Start of Block

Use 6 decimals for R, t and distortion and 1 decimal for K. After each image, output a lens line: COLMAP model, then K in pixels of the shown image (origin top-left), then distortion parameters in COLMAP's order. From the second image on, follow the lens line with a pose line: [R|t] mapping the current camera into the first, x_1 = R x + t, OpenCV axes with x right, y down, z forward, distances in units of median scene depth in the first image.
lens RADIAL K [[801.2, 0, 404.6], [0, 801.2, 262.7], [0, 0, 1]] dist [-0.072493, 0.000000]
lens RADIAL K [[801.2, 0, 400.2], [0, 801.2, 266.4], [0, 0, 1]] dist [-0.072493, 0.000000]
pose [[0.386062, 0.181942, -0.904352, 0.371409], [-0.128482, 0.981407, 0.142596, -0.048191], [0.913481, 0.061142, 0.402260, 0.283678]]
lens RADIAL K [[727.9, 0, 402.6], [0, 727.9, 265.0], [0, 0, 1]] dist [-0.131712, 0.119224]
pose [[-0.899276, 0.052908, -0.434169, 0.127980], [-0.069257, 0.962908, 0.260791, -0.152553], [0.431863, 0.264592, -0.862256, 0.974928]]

End of Block
Start of Block

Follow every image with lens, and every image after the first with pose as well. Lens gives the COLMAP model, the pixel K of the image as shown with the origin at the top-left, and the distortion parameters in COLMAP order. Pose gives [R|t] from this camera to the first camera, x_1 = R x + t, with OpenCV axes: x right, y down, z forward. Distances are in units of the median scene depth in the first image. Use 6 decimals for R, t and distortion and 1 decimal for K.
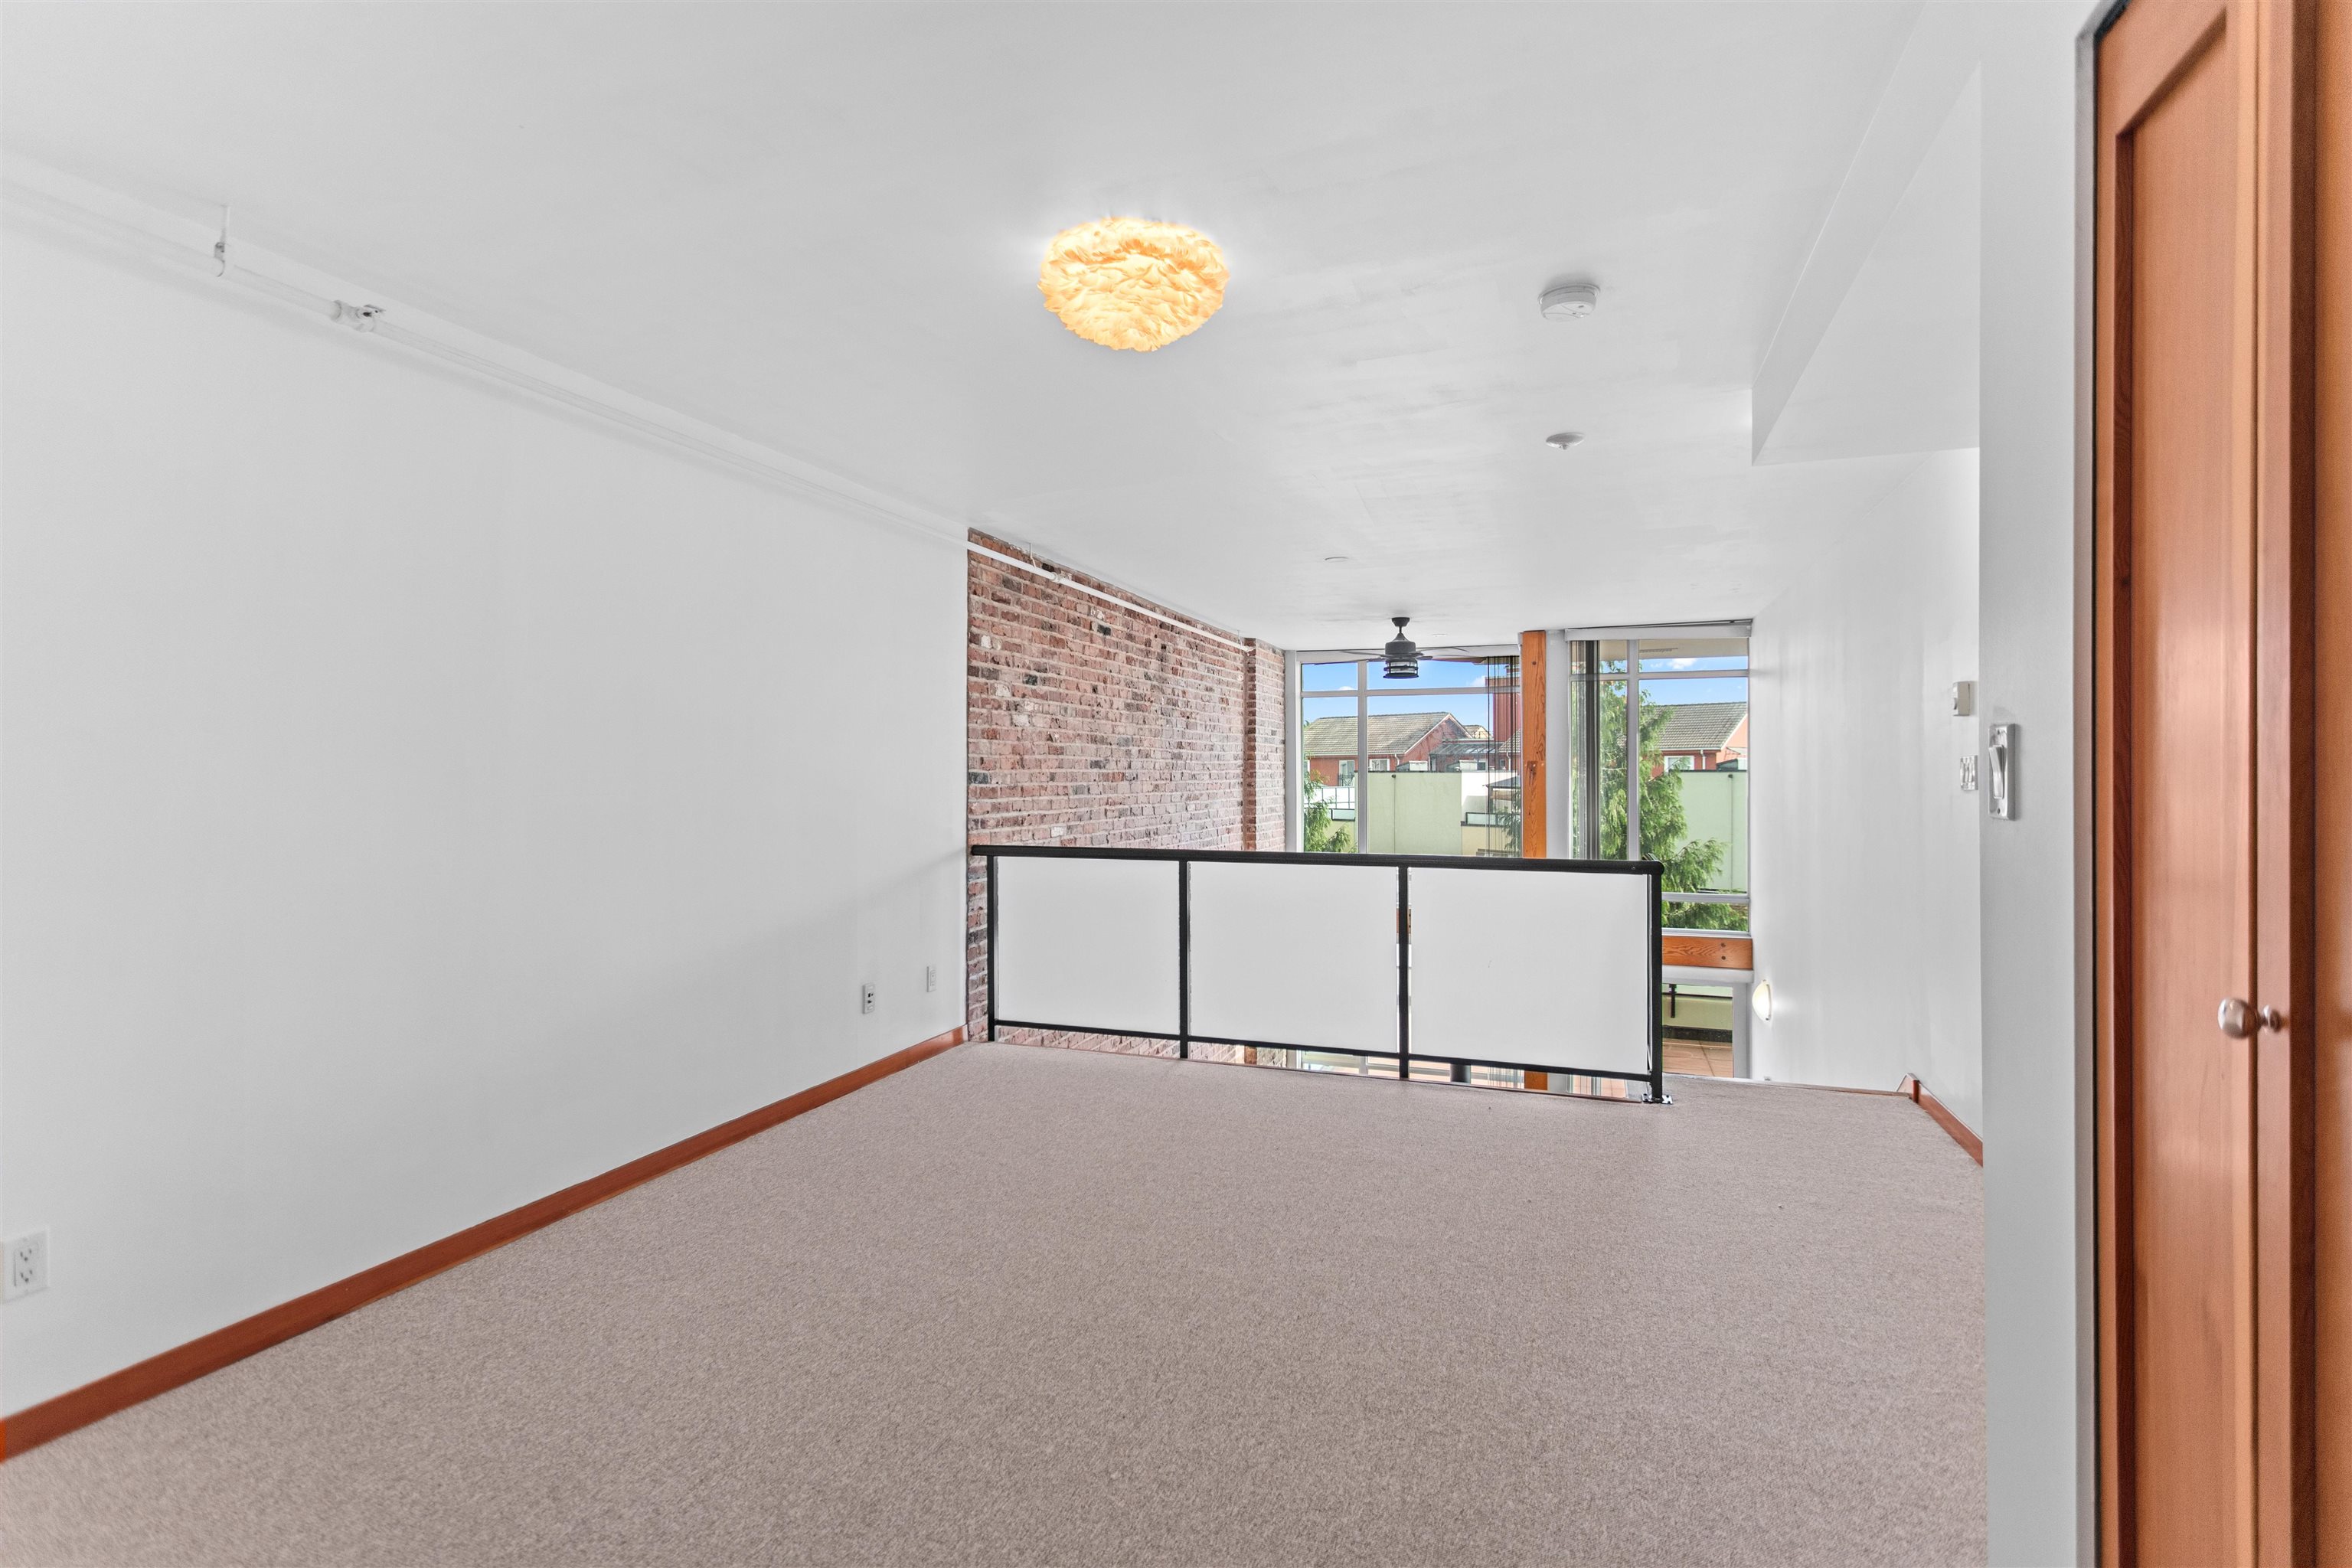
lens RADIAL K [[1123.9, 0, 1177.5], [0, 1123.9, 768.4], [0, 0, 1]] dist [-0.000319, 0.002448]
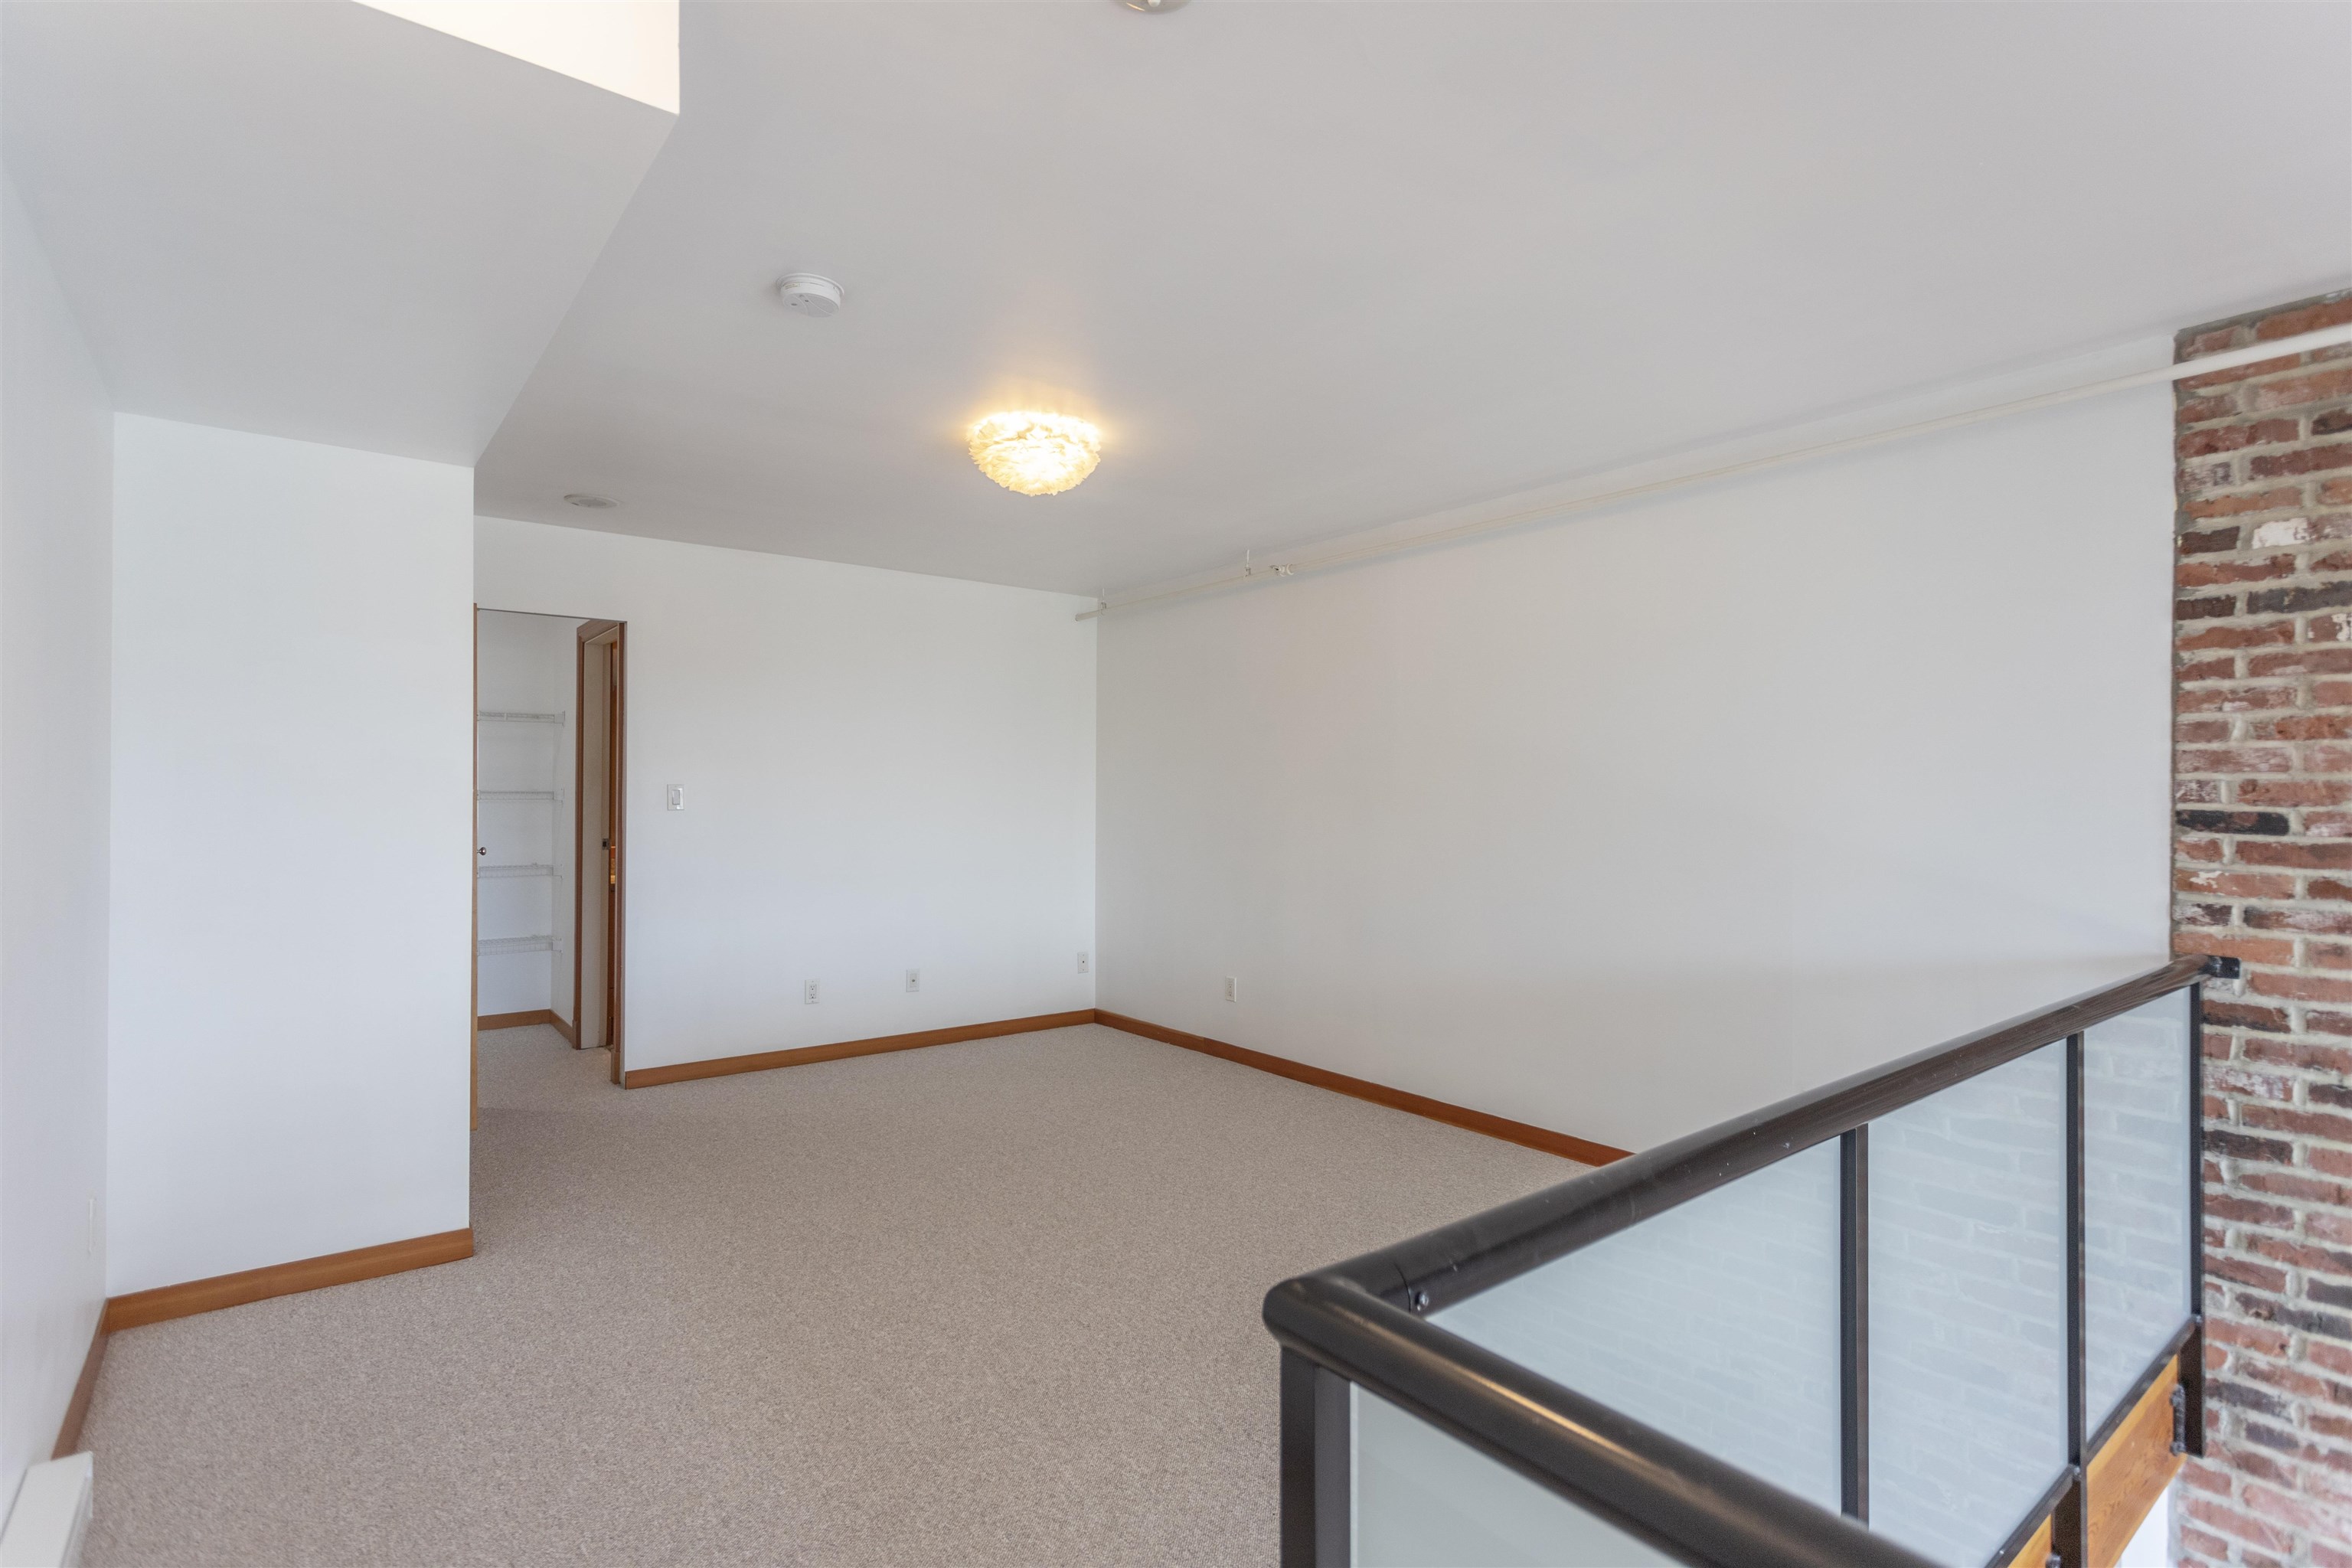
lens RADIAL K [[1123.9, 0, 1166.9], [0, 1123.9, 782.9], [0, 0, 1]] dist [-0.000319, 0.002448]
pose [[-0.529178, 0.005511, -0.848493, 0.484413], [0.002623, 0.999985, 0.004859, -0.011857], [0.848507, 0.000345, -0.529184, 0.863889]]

End of Block

Repeat the rows word for word, from the line containing "of median scene depth in the first image." through the line containing "0.061142, 0.402260, 0.283678]]", with both of those lines included.

> _Answer to this exercise_:
Use 6 decimals for R, t and distortion and 1 decimal for K. After each image, output a lens line: COLMAP model, then K in pixels of the shown image (origin top-left), then distortion parameters in COLMAP's order. From the second image on, follow the lens line with a pose line: [R|t] mapping the current camera into the first, x_1 = R x + t, OpenCV axes with x right, y down, z forward, distances in units of median scene depth in the first image.
lens RADIAL K [[801.2, 0, 404.6], [0, 801.2, 262.7], [0, 0, 1]] dist [-0.072493, 0.000000]
lens RADIAL K [[801.2, 0, 400.2], [0, 801.2, 266.4], [0, 0, 1]] dist [-0.072493, 0.000000]
pose [[0.386062, 0.181942, -0.904352, 0.371409], [-0.128482, 0.981407, 0.142596, -0.048191], [0.913481, 0.061142, 0.402260, 0.283678]]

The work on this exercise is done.